* [Document section]:
And of course "Technology is not a panacea". The list was a simple, powerful way to convey that while technology evolves, human nature and system vulnerabilities remain consistent. More than two decades later, those laws still resonate, but the digital world has changed beyond recognition.

Artificial Intelligence now powers everything from personal assistants to autonomous defence systems, and with that power comes a new class of risks demanding a fresh perspective.

AI Is Changing the Cybersecurity Landscape

AI isn’t just a tool, it’s an accelerant. It amplifies the capabilities of both defenders and attackers. For security professionals, it enables predictive threat detection and near real-time response. For cybercriminals, it offers automation, precision, and deception at scale.

Recent trends show a 320% rise in AI-driven ransomware since 2023, with up to 70% of new malware now generated using some kind of machine learning models. However, even in the fickle world of cybersecurity statistics, such metrics are disputed more or less vociferously. The hype train has not been immune to AI FUD and there is significant debate within the cybersecurity community regarding its current maturity, real-world prevalence, and definition. Most current examples are viewed as AI-assisted rather than fully autonomous, self-replicating "AI malware".  Indicators of deception, once telltale signs of phishing or spoofing, are rapidly disappearing as generative AI crafts emails, audio, and even videos indistinguishable from reality.

Nevertheless, there is a clear shift, and it impacts everyone: technical users face evolving threat surfaces and automated adversaries, while managers must govern complex ecosystems where AI decisions blur accountability and compliance. As governments and enterprises rush to integrate AI, the challenge is no longer whether to use it, but how to use it safely.

* [Data extracts]:
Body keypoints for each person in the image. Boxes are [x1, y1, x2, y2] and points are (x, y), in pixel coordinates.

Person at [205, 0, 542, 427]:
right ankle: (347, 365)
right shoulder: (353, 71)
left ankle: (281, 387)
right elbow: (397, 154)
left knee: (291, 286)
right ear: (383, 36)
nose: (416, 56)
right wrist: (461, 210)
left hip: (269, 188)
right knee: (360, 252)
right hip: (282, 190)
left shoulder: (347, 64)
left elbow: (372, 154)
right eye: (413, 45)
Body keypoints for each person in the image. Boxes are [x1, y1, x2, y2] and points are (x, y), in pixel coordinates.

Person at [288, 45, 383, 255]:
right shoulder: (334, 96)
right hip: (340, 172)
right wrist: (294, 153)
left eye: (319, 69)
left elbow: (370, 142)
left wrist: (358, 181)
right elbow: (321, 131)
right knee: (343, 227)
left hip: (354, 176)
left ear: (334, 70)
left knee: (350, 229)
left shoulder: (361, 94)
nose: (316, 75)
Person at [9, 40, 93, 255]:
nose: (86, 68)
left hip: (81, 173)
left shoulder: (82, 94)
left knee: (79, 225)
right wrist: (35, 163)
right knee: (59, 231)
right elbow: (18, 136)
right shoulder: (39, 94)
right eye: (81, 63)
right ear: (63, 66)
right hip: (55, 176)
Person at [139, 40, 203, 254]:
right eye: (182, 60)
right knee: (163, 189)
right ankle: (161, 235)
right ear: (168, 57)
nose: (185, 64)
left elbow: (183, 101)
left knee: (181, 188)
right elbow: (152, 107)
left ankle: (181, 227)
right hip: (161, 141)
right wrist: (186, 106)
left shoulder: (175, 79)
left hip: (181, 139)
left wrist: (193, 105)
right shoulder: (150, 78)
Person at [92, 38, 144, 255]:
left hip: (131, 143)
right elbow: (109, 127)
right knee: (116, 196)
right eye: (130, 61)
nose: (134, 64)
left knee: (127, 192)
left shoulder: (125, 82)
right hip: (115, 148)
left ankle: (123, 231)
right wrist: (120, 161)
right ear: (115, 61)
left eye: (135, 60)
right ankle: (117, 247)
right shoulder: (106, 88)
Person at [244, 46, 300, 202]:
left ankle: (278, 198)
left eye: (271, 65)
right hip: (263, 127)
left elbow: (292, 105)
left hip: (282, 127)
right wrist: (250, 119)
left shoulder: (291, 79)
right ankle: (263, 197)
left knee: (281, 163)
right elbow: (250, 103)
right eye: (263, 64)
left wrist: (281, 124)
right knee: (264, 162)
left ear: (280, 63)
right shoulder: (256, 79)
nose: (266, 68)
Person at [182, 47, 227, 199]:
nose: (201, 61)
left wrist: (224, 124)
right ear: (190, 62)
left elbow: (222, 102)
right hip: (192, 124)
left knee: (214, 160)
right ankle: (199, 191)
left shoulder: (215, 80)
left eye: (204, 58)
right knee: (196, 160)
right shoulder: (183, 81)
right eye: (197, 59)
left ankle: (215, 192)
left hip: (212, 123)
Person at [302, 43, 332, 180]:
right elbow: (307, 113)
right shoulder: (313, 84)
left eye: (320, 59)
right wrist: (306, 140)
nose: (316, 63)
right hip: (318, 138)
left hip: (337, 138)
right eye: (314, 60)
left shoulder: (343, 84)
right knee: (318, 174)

---

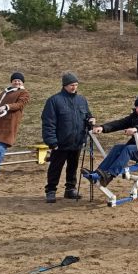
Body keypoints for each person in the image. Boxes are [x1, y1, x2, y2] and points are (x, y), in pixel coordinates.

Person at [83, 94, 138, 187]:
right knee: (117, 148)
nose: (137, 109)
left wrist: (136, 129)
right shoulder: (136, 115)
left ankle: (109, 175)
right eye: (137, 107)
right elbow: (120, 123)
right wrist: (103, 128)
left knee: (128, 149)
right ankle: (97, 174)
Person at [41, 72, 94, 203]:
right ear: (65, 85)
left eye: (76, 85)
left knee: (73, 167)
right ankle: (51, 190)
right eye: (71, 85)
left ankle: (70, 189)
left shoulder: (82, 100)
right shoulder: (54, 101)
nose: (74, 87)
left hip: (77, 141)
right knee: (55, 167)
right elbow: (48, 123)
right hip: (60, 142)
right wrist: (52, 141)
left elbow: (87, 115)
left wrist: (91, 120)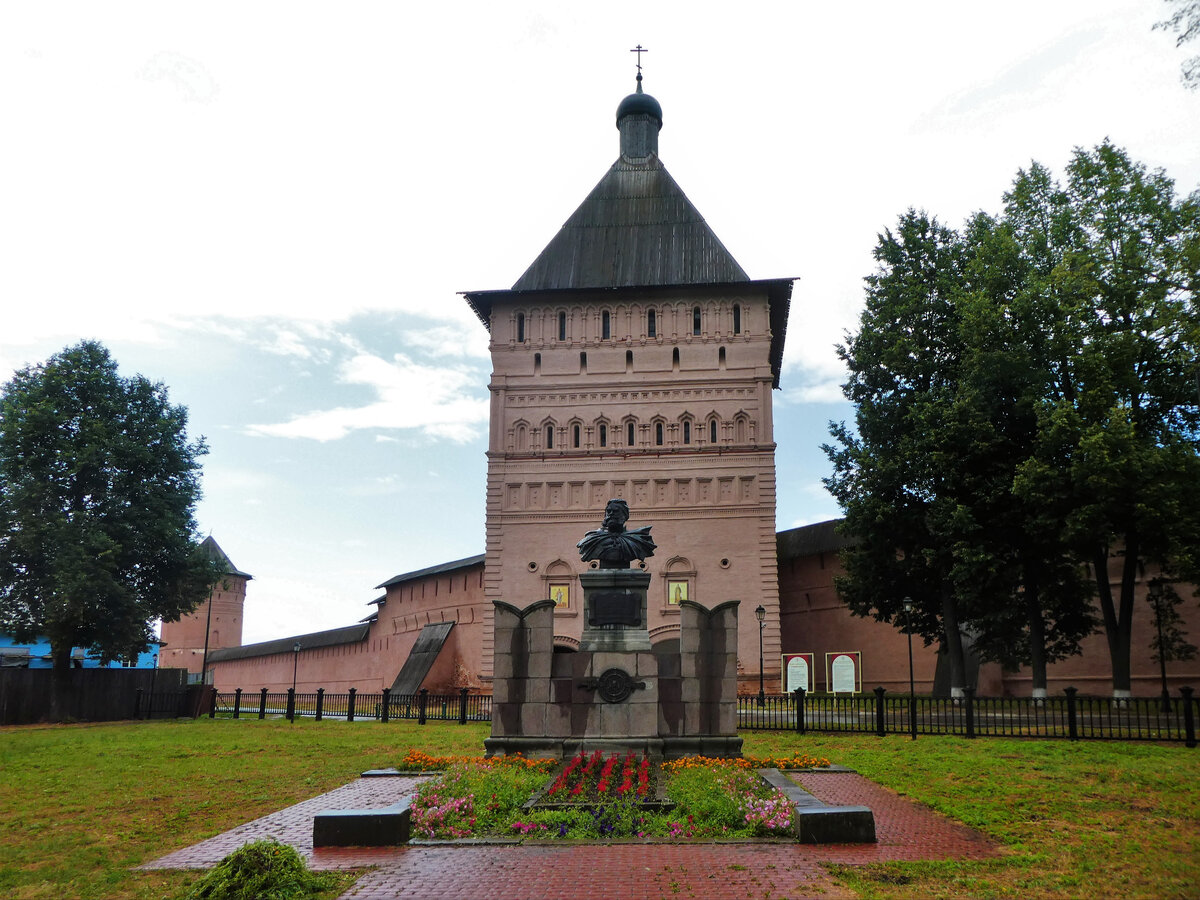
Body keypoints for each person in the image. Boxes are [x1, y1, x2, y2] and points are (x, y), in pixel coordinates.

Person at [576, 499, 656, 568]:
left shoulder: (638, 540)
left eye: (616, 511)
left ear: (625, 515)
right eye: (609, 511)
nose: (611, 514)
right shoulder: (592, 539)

* [Tasks and exercises]:
- a) List every benefit that the AI cybersecurity text says AI offers cybercriminals.
- b) Please carry the AI cybersecurity text forward from its final sentence.

* [Solved problems]:
- a) automation, precision, deception at scale

- b)
The 10 Immutable Rules of AI Cybersecurity

It’s time to refresh the old commandments for an AI-driven world. Below are The 10 Immutable Rules of AI Cybersecurity, inspired by the enduring wisdom of traditional IT security, now reimagined for a landscape of algorithms, automation, and autonomous decision-making:

1. If you can't explain your AI's decision, you can't justify it to the public.

2. If an AI system can access resident data, so can whoever controls the model.

3. If your AI can be prompted, it can be manipulated.

4. If your AI learns from open or public data, assume it's inherited risk and bias.

5. AI-generated outputs are not facts, they're predictions.

6. The integrity of your AI depends on the integrity of your municipal data.

7. Compromised inputs create compromised outcomes.

8. Every AI integration expands your attack surface.

9. It will take AI to defend against AI.

10. AI has replaced Big Data, and citizen behaviour is the new dataset.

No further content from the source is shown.